# Support Vector Machine

Support Vector Machine tries to find the best line that separates the two classes just like logistic regression. The green region within ± 1 of this line is called Margin. The wider the margin, the better the separation of two or more classes. SVM predicts which side of the gap the new samples will fall.

In [2]:
from sklearn.model_selection import train_test_split
from sklearn.metrics import confusion_matrix, classification_report, accuracy_score
from sklearn.svm import SVC

from src.data import make_dataset


# Import data

In [3]:
labled_data_set,expression_level,labels,true_labels= make_dataset.get_data("original")
labled_data_set_sd,expression_level_sd,labels,true_labels= make_dataset.get_data("standardized")

labels_array= labels["Class"].values

HGV,PCA,UMAP,TSNA = make_dataset.get_transformed_data()

# 3. Train classification model


## Using Original data

In [5]:
X = expression_level
Y = labels_array

X_train, X_test, Y_train, Y_test = train_test_split(X, Y, test_size = 0.25, random_state = 10)
#Train linear SVM model
lsvc_model = SVC(kernel = 'linear', random_state = 10)
lsvc_model.fit(X_train, Y_train) 
Y_pred = lsvc_model.predict(X_test)

print('train score: '+str(lsvc_model.score(X_train,Y_train)))
print('test score:  '+str(lsvc_model.score(X_test,Y_test)))

train score: 1.0
test score:  0.9950248756218906


## Using Original standardized data

In [7]:
X = expression_level_sd
Y = labels_array

X_train, X_test, Y_train, Y_test = train_test_split(X, Y, test_size = 0.25, random_state = 10)
#Train linear SVM model
lsvc_model = SVC(kernel = 'linear', random_state = 10)
lsvc_model.fit(X_train, Y_train) 
Y_pred = lsvc_model.predict(X_test)

print('train score: '+str(lsvc_model.score(X_train,Y_train)))
print('test score:  '+str(lsvc_model.score(X_test,Y_test)))

train score: 1.0
test score:  1.0


## Using UMAP-transformed data

In [4]:
X = UMAP
Y = labels_array

X_train, X_test, Y_train, Y_test = train_test_split(X, Y, test_size = 0.25, random_state = 10)
#Train linear SVM model
lsvc_model = SVC(kernel = 'linear', random_state = 10)
lsvc_model.fit(X_train, Y_train) 
Y_pred = lsvc_model.predict(X_test)

print('train score: '+str(lsvc_model.score(X_train,Y_train)))
print('test score:  '+str(lsvc_model.score(X_test,Y_test)))

train score: 1.0
test score:  1.0


## Using TSNA-transformed data

In [6]:
X = TSNA
Y = labels_array

X_train, X_test, Y_train, Y_test = train_test_split(X, Y, test_size = 0.25, random_state = 10)
#Train linear SVM model
lsvc_model = SVC(kernel = 'linear', random_state = 10)
lsvc_model.fit(X_train, Y_train) 
Y_pred = lsvc_model.predict(X_test)

print('train score: '+str(lsvc_model.score(X_train,Y_train)))
print('test score:  '+str(lsvc_model.score(X_test,Y_test)))

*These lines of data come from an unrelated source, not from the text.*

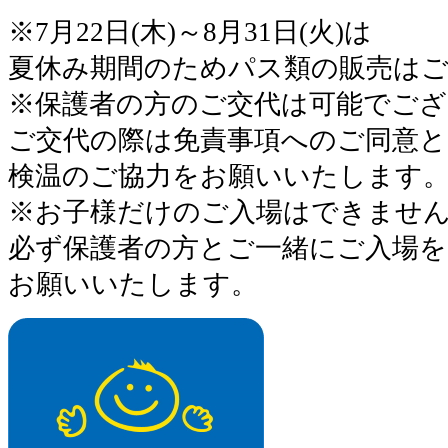
※7月22日(木)～8月31日(火)は
夏休み期間のためパス類の販売は
※保護者の方のご交代は可能でござ
ご交代の際は免責事項へのご同意と
検温のご協力をお願いいたします
※お子様だけのご入場はできませ
必ず保護者の方とご一緒にご入場を
お願いいたします。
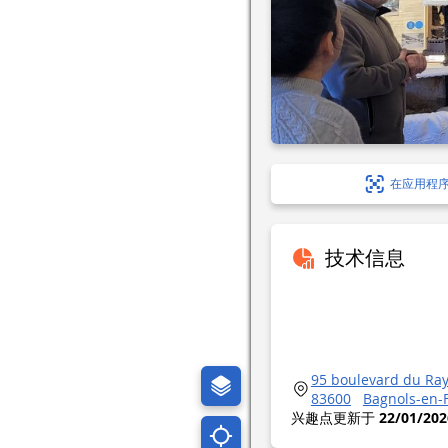
在应用程
技术信息
95 boulevard du Ray
83600
Bagnols-en-
兴趣点更新于
22/01/202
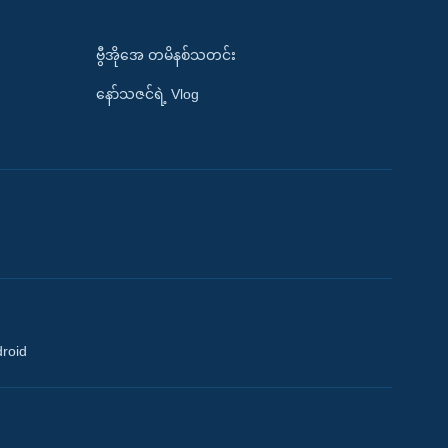
ဗွီအိုအေ တမိနစ်သတင်း
နော်သဇင်ရဲ့ Vlog
droid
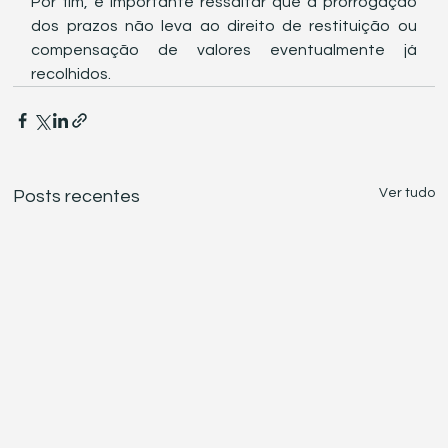
Por fim, é importante ressaltar que a prorrogação 
dos prazos não leva ao direito de restituição ou 
compensação de valores eventualmente já 
recolhidos.
Ver tudo
Posts recentes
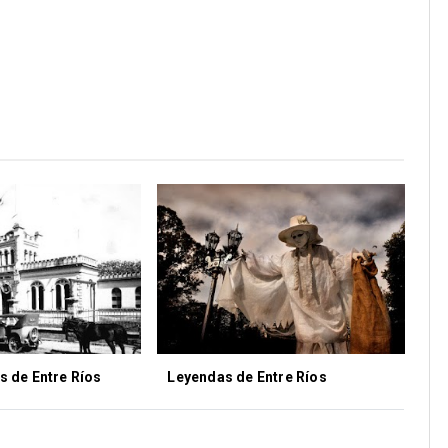
s de Entre Ríos
Leyendas de Entre Ríos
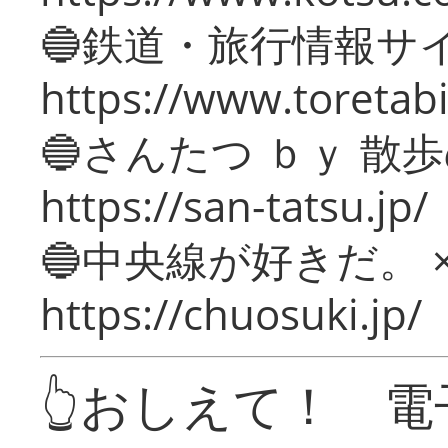
🔵鉄道・旅行情報サ
https://www.toretabi
🔵さんたつ ｂｙ 散
https://san-tatsu.jp/
🔵中央線が好きだ。 
https://chuosuki.jp/
👆おしえて！ 電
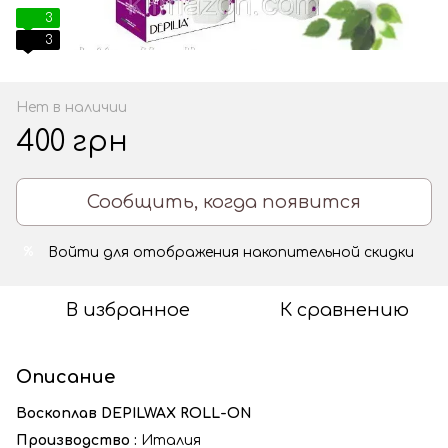
3
3
Нет в наличии
400 грн
Сообщить, когда появится
Войти
для отображения накопительной скидки
%
В избранное
К сравнению
Описание
Воскоплав DEPILWAX ROLL-ON
Производство :
Италия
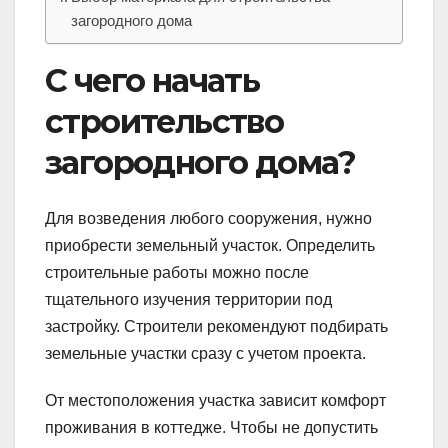
загородного дома
С чего начать
строительство
загородного дома?
Для возведения любого сооружения, нужно
приобрести земельный участок. Определить
строительные работы можно после
тщательного изучения территории под
застройку. Строители рекомендуют подбирать
земельные участки сразу с учетом проекта.
От местоположения участка зависит комфорт
проживания в коттедже. Чтобы не допустить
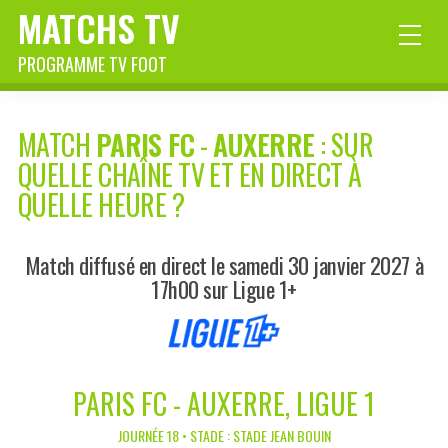
MATCHS TV
PROGRAMME TV FOOT
MATCH
PARIS FC
-
AUXERRE
: SUR
QUELLE CHAÎNE TV ET EN DIRECT À
QUELLE HEURE ?
Match diffusé en direct le samedi 30 janvier 2027 à
17h00 sur Ligue 1+
PARIS FC - AUXERRE, LIGUE 1
JOURNÉE 18 • STADE : STADE JEAN BOUIN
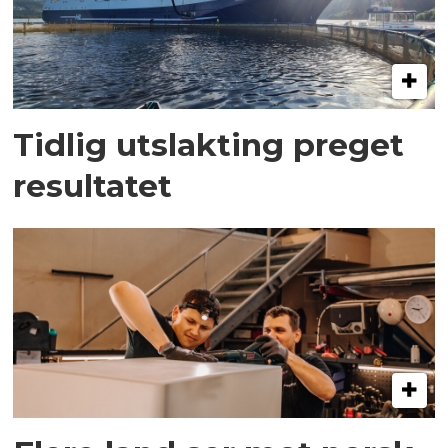
Tidlig utslakting preget
resultatet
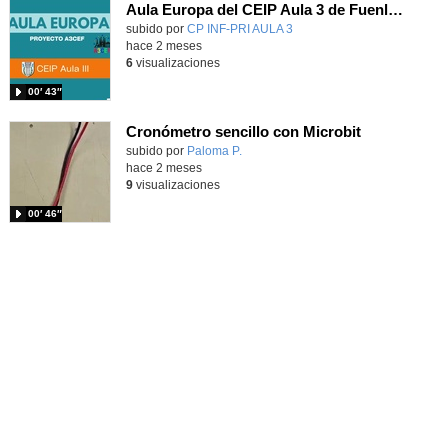
Aula Europa del CEIP Aula 3 de Fuenlabrada
Contenido educativo.
subido por
CP INF-PRI AULA 3
-
hace 2 meses
6
visualizaciones
00′ 43″
Cronómetro sencillo con Microbit
Contenido educativo.
subido por
Paloma P.
-
hace 2 meses
9
visualizaciones
00′ 46″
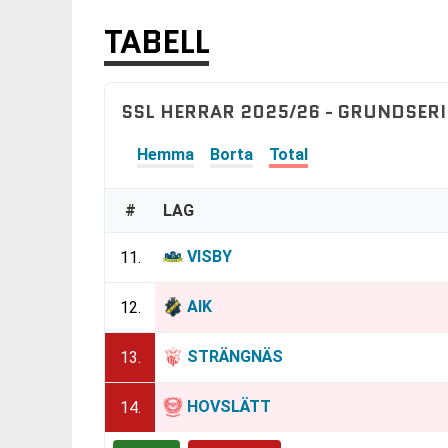
TABELL
SSL HERRAR 2025/26 - GRUNDSERI
Hemma
Borta
Total
#
LAG
VISBY
11.
AIK
12.
STRÄNGNÄS
13.
HOVSLÄTT
14.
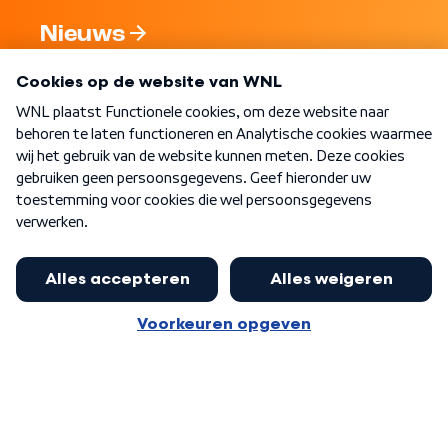
Nieuws
Programma's
Over WNL
Nieuwsbrief
Word Lid
Meer WNL voor jou
Burgemeester Halsema kritisch:
kabinet deinsde in coronaperiode
Algemene voorwaarden
Cookie-instellingen
terug voor landelijke regie bij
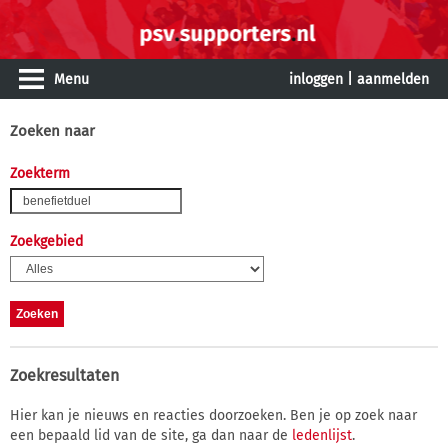
Menu
inloggen
|
aanmelden
Zoeken naar
Zoekterm
Zoekgebied
Zoekresultaten
Hier kan je nieuws en reacties doorzoeken. Ben je op zoek naar
een bepaald lid van de site, ga dan naar de
ledenlijst
.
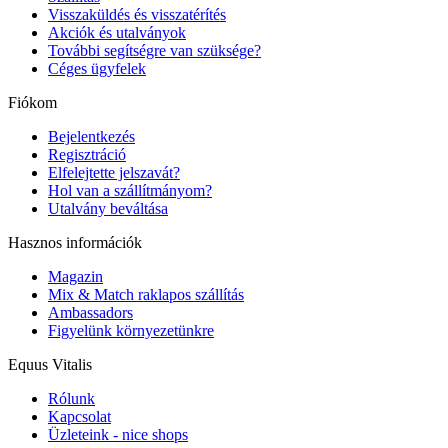
Visszaküldés és visszatérítés
Akciók és utalványok
További segítségre van szüksége?
Céges ügyfelek
Fiókom
Bejelentkezés
Regisztráció
Elfelejtette jelszavát?
Hol van a szállítmányom?
Utalvány beváltása
Hasznos információk
Magazin
Mix & Match raklapos szállítás
Ambassadors
Figyelünk környezetünkre
Equus Vitalis
Rólunk
Kapcsolat
Üzleteink - nice shops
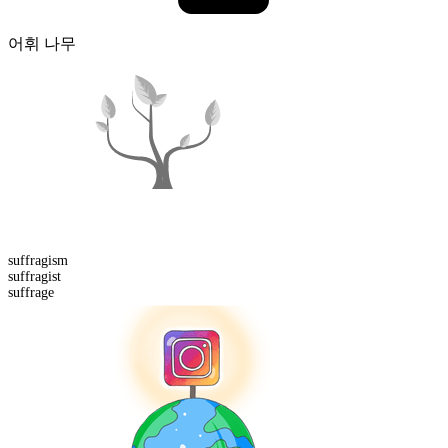
어휘 나무
suffragism
suffragist
suffrage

train score: 0.9983333333333333
test score:  1.0


4. Conclusion
UMAP and T-SNE do an excellent job of separating the tumor types. A simple SVM model, with no parameter optimization, is able to predict the test data with 100% accuracy using UMAP-transformed data. Here, over 20,000 genes have been reduced to two dimensions. Two distinct clusters appear for the BRCA tumors; additional data, e.g. single cell RNA-seq, would be interesting to analyze to understand the distinction.